First, meeting your goal(s) should be challenging, at least a little bit. If it’s not, you didn’t set the right one. If you’re trying to quicken your pace on games, and you set a goal for 11 minutes instead of 13, and that’s easy, it wasn’t ambitious enough. Set it for 9. Or go crazy… 8! If you are having trouble concentrating for long periods of time and decide to study 30 minutes without texting or getting a snack, once that becomes easy, don’t increase it to 40. Go for an hour, or 90 minutes. Push yourself when it comes to resetting your goals over time, and they will serve you well.

But how to stick with them? Consider some sort of accountability/reward mechanism. Don’t let yourself pee until you’ve done 12 problems. (I’m kidding. Okay, half-kidding.) Tell your best friend or boyfriend or mom that you’re going to sit down and do a full-length, 5-section test, and that you want to be asked later how it went.
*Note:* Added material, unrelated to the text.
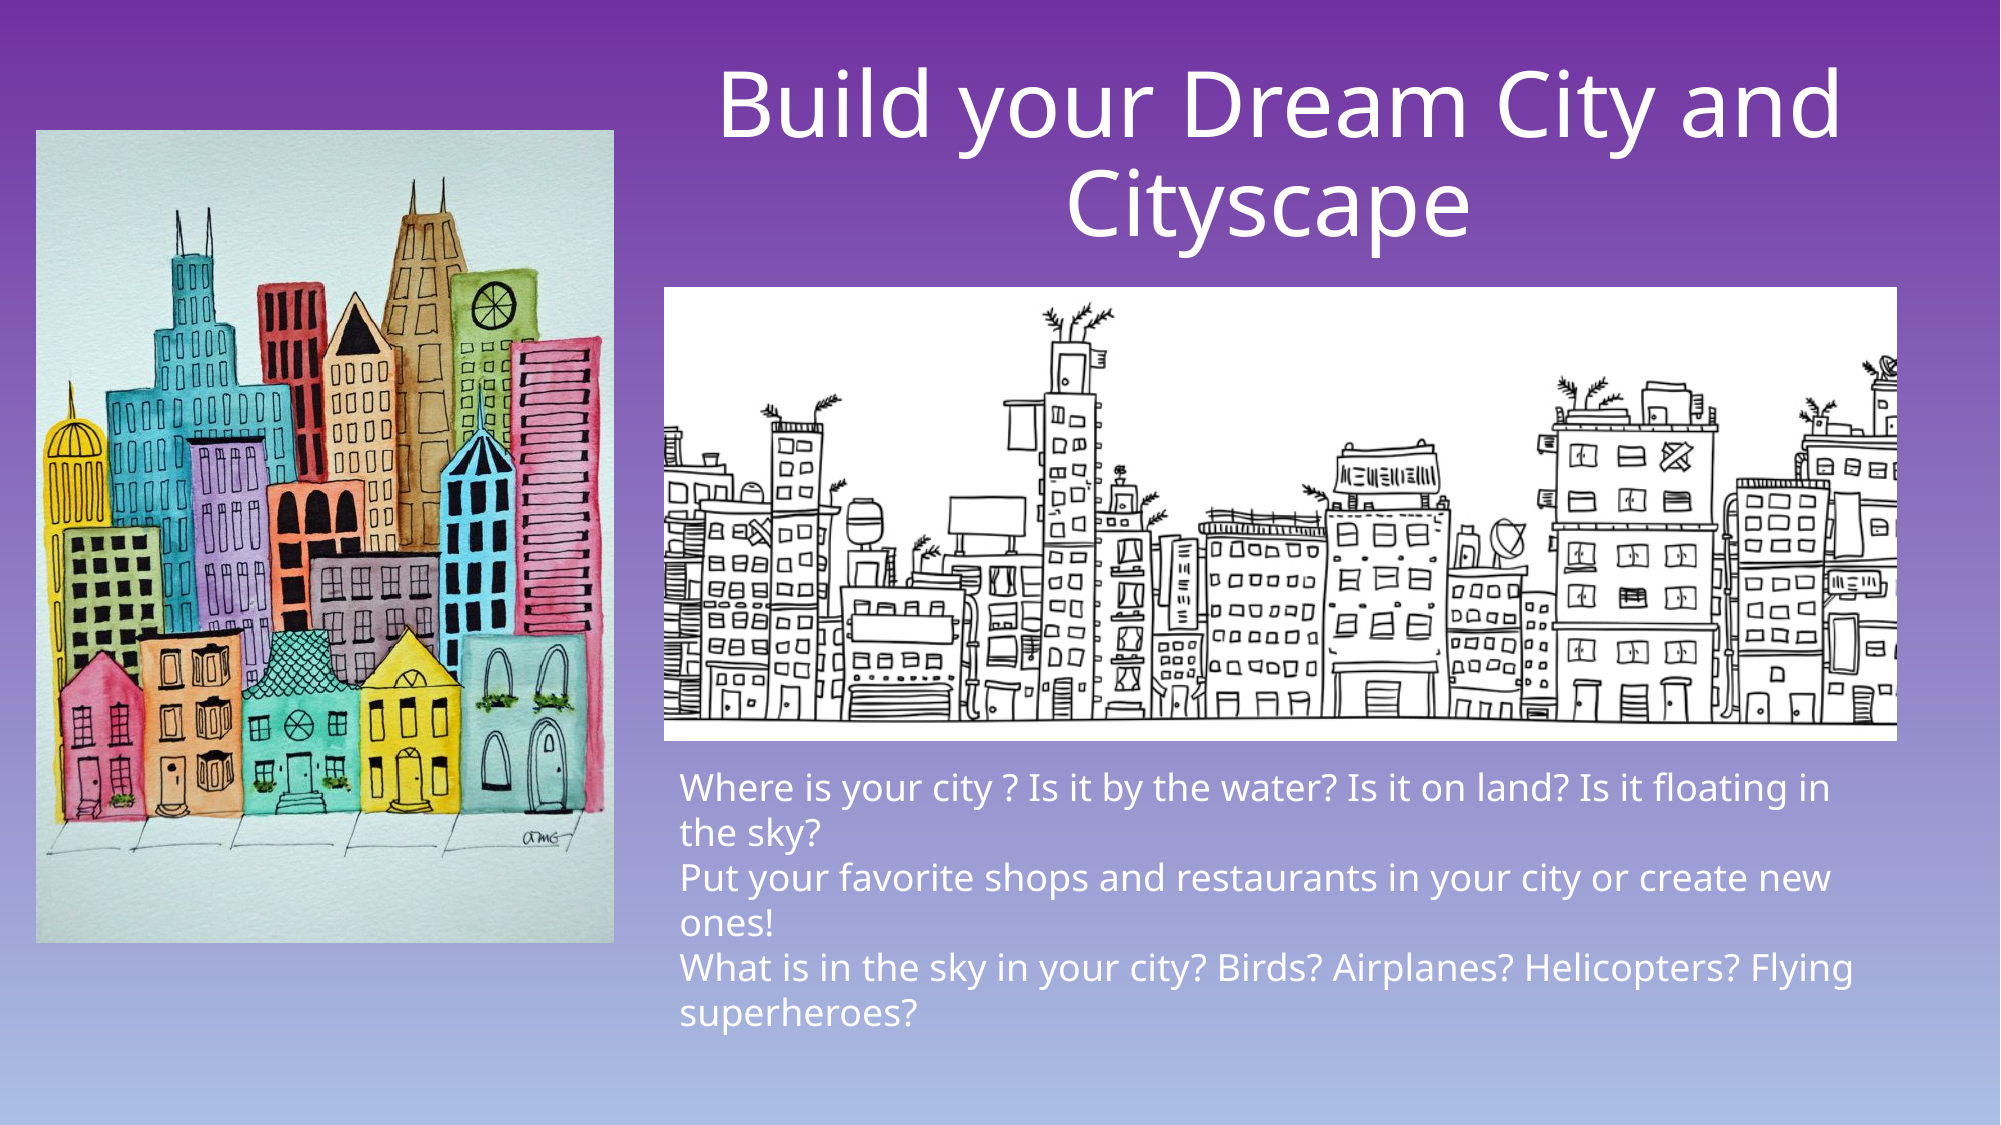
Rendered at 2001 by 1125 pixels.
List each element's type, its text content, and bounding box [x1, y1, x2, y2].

picture [664, 287, 1897, 741]
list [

Maybe even ask them to buy you a drink or dinner if you can honestly report that you did what you set out to do. (This requires having generous loved ones.)

If you’re thinking, “Nice try, Mary, but that’s not going to work in my case,” check out stickK, a tool for setting and achieving goals (co-founded by Yale Law professor Ian Ayers). The short story of stickK is that it creates an incentive for you to achieve by getting you to increase the stakes. Do you loathe the Republican party? Use stickK to harness that view in your favor. If you fail to reach your goal, money you’ve put on the line is donated to it. That’s just one example.

Finally, when you find yourself struggling, remember that it could be worse. You could be committing to giving up the internet for a year, like this guy.